Zutreffend hat sich das SG im vorliegenden Fall auch mit den vom BVerfG aufgestellten Grundsätzen auseinander gesetzt, wie zu verfahren ist, wenn es um die alternative Behandlung von lebensbedrohlichen oder regelmäßig tödlich verlaufenden Erkrankungen oder bei zumindest wertungsmäßig damit vergleichbaren Erkrankungen geht (Beschluss vom 6. Dezember 2005, BVerfGE 115, 25 ff = SozR 4-2500 § 27 Nr 5 - immunbiologische Therapie -). Das BVerfG hat aus grundrechtlichen Erwägungen verlangt, dass von den gesteigerten Voraussetzungen für die Erfolgsprognose einer Therapie abgesehen werden müsse, insbesondere wenn die Datenlage wegen der Art der Erkrankung oder ihres seltenen Auftretens nicht hinreichend gesichert werden kann, um die Qualitätsstandards zu erfüllen. Diese Voraussetzungen sind jedoch ebenfalls nicht erfüllt. Im Urteil vom 14. Dezember 2006 hat das BSG hierzu herausgestellt (B 1 KR 12/06 R, in: SozR 4-2500 § 31 Nr 8 zum Arzneimittel Mnesis®/ Wirkstoff Idebenone), dass die vom BVerfG zugrunde gelegten Anwendungsfälle einen nochmals gesteigerten Schweregrad aufweisen müssen, da es sich gewissermaßen um Fälle der erweiterten Ausnahme von der Ausnahme handele. Dass eine solche bedrängende Fallgestaltung vorliegend gegeben sein könnte, erscheint angesichts des bereits kursorisch beschriebenen Leidensbildes beim Kl. eher fernliegend. Weder erscheint die psychische Erkrankung lebensbedrohend noch scheint sie einen ähnlichen Schweregrad zu haben; auch ist nicht der Verlust eines wesentlichen Körperteils oder eines Sinnesorgans zu befürchten.

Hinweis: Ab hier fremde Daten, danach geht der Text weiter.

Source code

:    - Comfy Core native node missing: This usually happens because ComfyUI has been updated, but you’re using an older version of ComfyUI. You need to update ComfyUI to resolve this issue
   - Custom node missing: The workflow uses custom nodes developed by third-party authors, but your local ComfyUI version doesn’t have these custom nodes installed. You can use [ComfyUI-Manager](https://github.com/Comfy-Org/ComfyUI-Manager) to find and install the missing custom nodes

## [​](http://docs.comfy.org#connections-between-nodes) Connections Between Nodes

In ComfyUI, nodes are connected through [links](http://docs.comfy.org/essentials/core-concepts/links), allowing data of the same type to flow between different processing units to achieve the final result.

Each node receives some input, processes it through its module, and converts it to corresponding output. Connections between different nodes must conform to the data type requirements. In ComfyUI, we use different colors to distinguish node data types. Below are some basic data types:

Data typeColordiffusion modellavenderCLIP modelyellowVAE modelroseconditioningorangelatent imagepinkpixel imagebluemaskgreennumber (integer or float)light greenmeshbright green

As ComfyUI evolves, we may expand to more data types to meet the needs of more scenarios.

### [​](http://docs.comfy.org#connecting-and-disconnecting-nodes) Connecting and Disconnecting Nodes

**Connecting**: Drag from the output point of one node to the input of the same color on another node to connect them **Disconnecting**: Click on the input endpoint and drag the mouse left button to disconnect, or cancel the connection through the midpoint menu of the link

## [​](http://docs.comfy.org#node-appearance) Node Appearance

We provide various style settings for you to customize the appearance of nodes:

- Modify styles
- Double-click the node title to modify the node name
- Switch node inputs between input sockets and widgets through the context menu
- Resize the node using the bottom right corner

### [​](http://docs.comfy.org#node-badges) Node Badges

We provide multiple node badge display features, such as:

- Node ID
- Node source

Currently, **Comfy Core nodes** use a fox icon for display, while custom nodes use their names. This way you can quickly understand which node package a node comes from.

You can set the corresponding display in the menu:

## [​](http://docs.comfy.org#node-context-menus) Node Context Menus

Eine Kostenentscheidung ist entbehrlich, weil weder Gerichts- noch Anwaltsgebühren für das PKH-Verfahren angefallen sind noch eine Erstattung außergerichtlicher Kosten in Betracht kommt, vgl auch § 127 Abs. 4 ZPO.

Rechtsmittelbelehrung:
Dieser Beschluss ist nicht anfechtbar, § 177 SGG.